## Task brief
Where the string "courses" shows up in a line of the records, copy that line.

## Source records
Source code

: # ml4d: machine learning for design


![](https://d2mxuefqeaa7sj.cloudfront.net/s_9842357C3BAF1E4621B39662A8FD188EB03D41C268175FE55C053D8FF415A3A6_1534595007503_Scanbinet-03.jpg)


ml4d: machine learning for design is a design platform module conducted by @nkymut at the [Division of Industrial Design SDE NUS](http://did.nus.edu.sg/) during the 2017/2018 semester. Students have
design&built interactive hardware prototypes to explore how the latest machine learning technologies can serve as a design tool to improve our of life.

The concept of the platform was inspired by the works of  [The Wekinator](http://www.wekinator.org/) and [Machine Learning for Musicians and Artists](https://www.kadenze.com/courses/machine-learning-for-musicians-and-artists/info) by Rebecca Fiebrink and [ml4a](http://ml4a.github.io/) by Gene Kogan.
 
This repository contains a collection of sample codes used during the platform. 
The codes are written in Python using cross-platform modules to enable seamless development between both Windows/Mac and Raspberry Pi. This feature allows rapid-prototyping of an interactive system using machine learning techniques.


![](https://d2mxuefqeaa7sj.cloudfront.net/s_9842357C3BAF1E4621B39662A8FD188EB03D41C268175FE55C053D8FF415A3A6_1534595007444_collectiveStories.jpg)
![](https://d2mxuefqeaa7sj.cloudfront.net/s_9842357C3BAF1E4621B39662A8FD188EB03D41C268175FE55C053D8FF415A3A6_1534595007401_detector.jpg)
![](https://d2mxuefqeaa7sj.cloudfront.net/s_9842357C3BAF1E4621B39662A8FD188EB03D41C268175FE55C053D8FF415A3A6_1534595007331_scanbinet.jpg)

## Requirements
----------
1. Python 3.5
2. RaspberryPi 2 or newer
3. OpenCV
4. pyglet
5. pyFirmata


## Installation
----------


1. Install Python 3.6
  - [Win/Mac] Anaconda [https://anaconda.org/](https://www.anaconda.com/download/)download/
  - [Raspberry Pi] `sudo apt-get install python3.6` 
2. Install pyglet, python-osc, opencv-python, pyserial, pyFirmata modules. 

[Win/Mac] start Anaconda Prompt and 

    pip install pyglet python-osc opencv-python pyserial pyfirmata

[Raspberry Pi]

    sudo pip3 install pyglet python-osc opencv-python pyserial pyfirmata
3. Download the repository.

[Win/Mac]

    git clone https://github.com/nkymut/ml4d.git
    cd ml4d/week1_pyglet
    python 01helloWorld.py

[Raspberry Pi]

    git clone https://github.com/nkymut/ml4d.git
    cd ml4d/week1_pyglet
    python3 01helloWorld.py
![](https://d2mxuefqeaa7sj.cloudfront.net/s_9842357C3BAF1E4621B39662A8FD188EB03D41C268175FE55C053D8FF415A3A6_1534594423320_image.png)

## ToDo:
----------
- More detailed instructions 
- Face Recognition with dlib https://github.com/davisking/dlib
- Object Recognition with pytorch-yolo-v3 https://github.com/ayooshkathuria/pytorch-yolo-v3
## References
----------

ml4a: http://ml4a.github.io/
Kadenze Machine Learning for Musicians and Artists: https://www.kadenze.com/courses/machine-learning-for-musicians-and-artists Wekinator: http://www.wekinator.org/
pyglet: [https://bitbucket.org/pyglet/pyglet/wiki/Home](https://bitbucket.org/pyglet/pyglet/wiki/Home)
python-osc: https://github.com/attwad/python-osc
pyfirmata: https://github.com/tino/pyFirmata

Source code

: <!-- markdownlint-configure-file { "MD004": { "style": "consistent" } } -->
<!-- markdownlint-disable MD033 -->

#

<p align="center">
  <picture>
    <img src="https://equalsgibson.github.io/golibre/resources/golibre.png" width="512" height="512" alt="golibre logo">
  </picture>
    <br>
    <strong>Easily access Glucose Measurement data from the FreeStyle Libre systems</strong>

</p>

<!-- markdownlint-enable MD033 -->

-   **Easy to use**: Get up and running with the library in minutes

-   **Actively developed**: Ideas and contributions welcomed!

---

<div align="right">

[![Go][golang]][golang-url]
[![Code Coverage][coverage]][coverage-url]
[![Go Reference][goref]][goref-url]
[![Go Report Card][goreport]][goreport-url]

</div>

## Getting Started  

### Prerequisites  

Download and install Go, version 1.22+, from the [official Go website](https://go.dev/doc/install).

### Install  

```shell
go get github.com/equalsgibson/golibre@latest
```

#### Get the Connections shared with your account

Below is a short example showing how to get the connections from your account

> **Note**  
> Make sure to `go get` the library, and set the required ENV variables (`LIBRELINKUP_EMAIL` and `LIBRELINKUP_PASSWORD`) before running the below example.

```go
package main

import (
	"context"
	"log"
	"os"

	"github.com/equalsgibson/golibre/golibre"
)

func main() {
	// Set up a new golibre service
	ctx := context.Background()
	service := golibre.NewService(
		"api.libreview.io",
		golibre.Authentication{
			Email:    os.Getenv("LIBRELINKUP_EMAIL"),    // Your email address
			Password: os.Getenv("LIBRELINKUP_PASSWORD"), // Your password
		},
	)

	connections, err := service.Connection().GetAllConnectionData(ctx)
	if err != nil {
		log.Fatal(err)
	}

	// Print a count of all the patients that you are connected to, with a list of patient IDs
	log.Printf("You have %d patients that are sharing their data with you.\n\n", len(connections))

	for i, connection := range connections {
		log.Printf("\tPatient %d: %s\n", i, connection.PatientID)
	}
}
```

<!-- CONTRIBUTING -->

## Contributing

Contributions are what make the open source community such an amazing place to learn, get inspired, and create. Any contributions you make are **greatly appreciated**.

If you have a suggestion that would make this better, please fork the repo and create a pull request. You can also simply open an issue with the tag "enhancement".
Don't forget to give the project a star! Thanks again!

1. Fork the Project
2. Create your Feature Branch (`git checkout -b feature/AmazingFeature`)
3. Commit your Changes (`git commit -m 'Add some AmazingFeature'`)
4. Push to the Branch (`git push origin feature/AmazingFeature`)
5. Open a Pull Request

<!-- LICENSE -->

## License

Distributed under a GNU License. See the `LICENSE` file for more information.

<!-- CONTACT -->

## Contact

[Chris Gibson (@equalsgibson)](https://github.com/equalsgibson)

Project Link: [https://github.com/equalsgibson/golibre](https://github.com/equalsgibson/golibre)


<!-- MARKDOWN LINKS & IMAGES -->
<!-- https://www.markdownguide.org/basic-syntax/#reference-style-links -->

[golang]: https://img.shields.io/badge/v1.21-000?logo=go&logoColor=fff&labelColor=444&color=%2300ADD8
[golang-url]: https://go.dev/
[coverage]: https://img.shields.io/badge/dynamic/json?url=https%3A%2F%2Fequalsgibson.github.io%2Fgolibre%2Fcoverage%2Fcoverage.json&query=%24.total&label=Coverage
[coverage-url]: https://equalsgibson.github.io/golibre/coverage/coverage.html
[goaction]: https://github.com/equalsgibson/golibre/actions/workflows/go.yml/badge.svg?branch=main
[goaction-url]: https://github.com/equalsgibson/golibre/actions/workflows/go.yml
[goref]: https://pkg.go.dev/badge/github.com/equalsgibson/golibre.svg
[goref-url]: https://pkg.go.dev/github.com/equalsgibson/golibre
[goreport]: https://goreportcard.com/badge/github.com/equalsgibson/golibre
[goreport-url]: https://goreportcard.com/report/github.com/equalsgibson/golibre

## Expected answer
The concept of the platform was inspired by the works of  [The Wekinator](http://www.wekinator.org/) and [Machine Learning for Musicians and Artists](https://www.kadenze.com/courses/machine-learning-for-musicians-and-artists/info) by Rebecca Fiebrink and [ml4a](http://ml4a.github.io/) by Gene Kogan.
Kadenze Machine Learning for Musicians and Artists: https://www.kadenze.com/courses/machine-learning-for-musicians-and-artists Wekinator: http://www.wekinator.org/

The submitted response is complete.